--- Required action ---
When you reach the line containing "index mcp: (279, 252)" in the records below, start copying exactly, and stop once you have copied the line containing "pinky mcp: (313, 295)".

--- Dataset entries ---
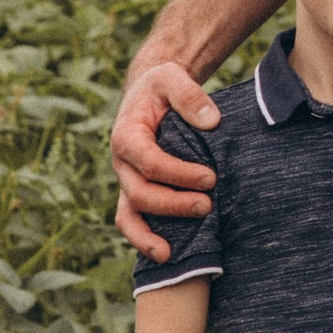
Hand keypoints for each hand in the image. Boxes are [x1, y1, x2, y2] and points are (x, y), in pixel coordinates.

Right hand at [111, 60, 220, 262]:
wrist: (150, 95)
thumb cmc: (162, 87)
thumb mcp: (173, 78)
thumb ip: (189, 95)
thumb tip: (211, 121)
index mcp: (126, 135)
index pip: (149, 162)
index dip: (179, 174)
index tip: (210, 177)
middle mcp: (121, 163)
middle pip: (141, 193)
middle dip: (173, 204)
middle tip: (207, 206)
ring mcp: (126, 181)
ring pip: (130, 215)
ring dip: (150, 235)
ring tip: (173, 253)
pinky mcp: (134, 192)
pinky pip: (131, 221)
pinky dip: (143, 240)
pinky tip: (166, 255)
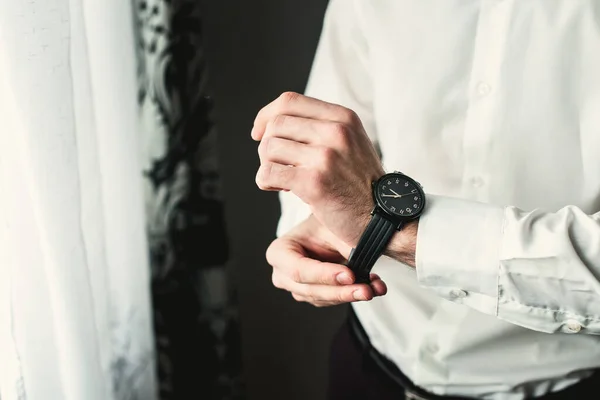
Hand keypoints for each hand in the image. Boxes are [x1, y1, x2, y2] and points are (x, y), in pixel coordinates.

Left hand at [252, 92, 384, 246]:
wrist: (385, 217)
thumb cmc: (360, 183)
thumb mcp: (350, 142)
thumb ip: (320, 127)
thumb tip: (272, 122)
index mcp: (343, 117)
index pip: (290, 101)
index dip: (266, 115)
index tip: (259, 133)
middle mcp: (336, 131)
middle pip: (276, 124)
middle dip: (266, 145)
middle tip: (276, 164)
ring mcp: (326, 156)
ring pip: (269, 148)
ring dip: (266, 165)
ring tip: (280, 179)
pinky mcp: (314, 182)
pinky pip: (269, 173)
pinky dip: (265, 181)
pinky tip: (277, 188)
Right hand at [267, 215, 386, 306]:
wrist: (333, 226)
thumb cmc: (326, 221)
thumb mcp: (329, 225)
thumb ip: (339, 242)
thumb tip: (356, 255)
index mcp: (279, 252)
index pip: (298, 270)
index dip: (324, 275)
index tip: (349, 275)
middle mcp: (283, 273)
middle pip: (310, 290)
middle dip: (341, 291)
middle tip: (365, 289)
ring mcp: (297, 287)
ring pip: (323, 299)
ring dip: (350, 294)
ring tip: (373, 287)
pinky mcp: (313, 295)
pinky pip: (332, 301)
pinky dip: (353, 294)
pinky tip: (372, 286)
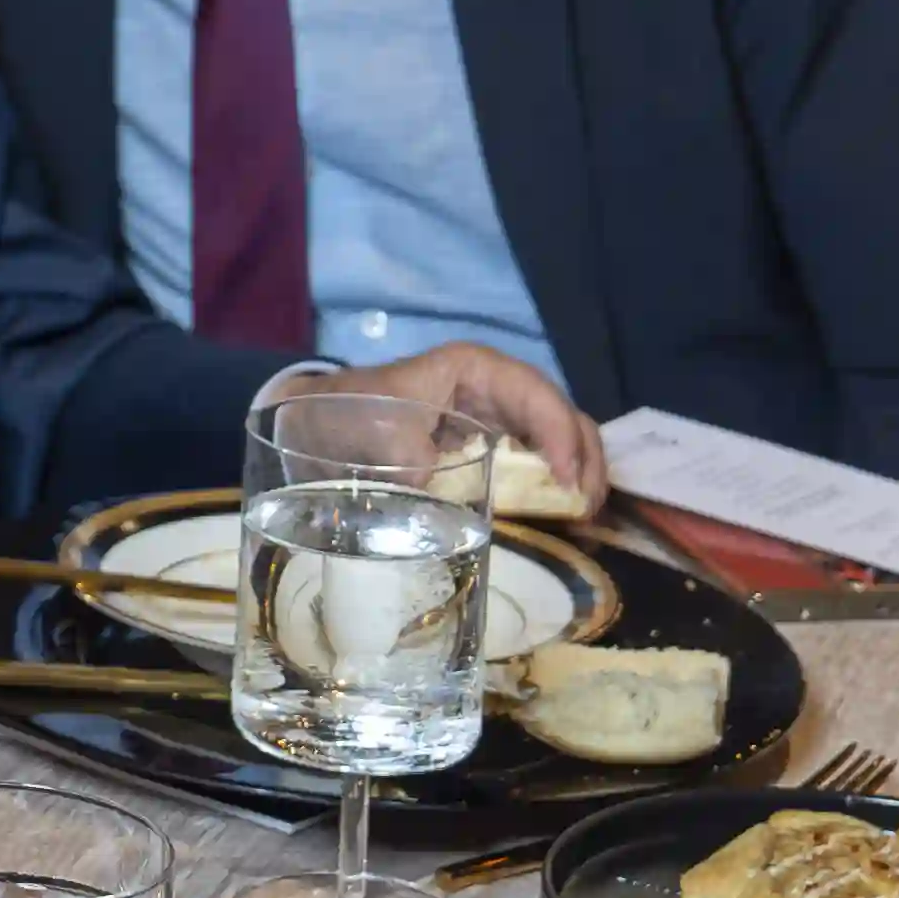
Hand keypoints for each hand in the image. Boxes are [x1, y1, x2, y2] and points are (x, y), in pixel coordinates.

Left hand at [310, 343, 602, 511]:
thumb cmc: (347, 413)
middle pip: (564, 419)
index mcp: (475, 370)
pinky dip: (552, 496)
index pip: (536, 396)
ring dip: (577, 482)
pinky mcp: (490, 455)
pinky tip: (561, 527)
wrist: (314, 426)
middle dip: (584, 463)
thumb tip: (438, 487)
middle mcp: (497, 393)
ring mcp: (497, 423)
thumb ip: (412, 456)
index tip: (565, 482)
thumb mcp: (376, 430)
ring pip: (560, 445)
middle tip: (585, 512)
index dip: (560, 435)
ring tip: (582, 525)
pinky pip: (534, 470)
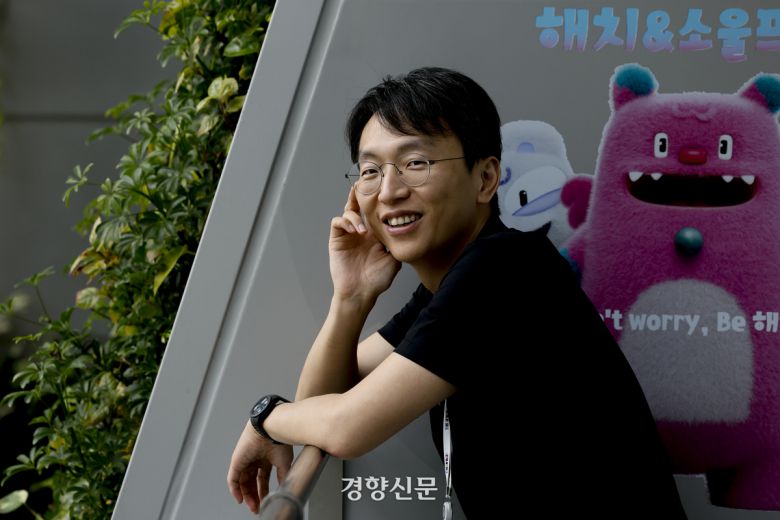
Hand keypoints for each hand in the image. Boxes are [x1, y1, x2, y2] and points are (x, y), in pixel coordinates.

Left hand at [227, 421, 293, 513]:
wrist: (272, 429)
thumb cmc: (280, 441)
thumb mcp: (284, 464)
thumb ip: (282, 477)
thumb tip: (283, 489)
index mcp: (266, 459)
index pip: (262, 479)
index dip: (263, 491)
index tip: (265, 501)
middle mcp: (254, 459)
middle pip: (251, 482)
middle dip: (254, 495)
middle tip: (257, 507)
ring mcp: (245, 460)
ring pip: (242, 481)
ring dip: (246, 495)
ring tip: (252, 506)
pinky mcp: (236, 460)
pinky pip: (232, 478)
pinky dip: (234, 489)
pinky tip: (239, 499)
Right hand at [329, 186, 400, 302]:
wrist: (361, 293)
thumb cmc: (377, 280)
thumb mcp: (394, 259)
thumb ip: (396, 242)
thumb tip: (403, 226)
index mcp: (375, 235)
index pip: (375, 212)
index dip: (377, 201)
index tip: (383, 189)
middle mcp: (361, 232)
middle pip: (359, 206)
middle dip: (361, 195)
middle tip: (364, 185)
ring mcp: (348, 235)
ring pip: (348, 212)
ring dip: (355, 217)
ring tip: (362, 231)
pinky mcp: (337, 239)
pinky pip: (337, 222)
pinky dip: (345, 221)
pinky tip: (354, 230)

--- Expected answer ---
index mcp: (279, 252)
index pip: (298, 270)
index dip: (324, 275)
index tip: (349, 275)
middle mcp: (283, 273)
middle pip: (310, 290)
middle dip: (341, 291)
middle tip: (365, 289)
ring mcp: (297, 287)
ring pip: (323, 299)
ring dip: (350, 294)
ring tip: (373, 287)
pinky mcp: (313, 295)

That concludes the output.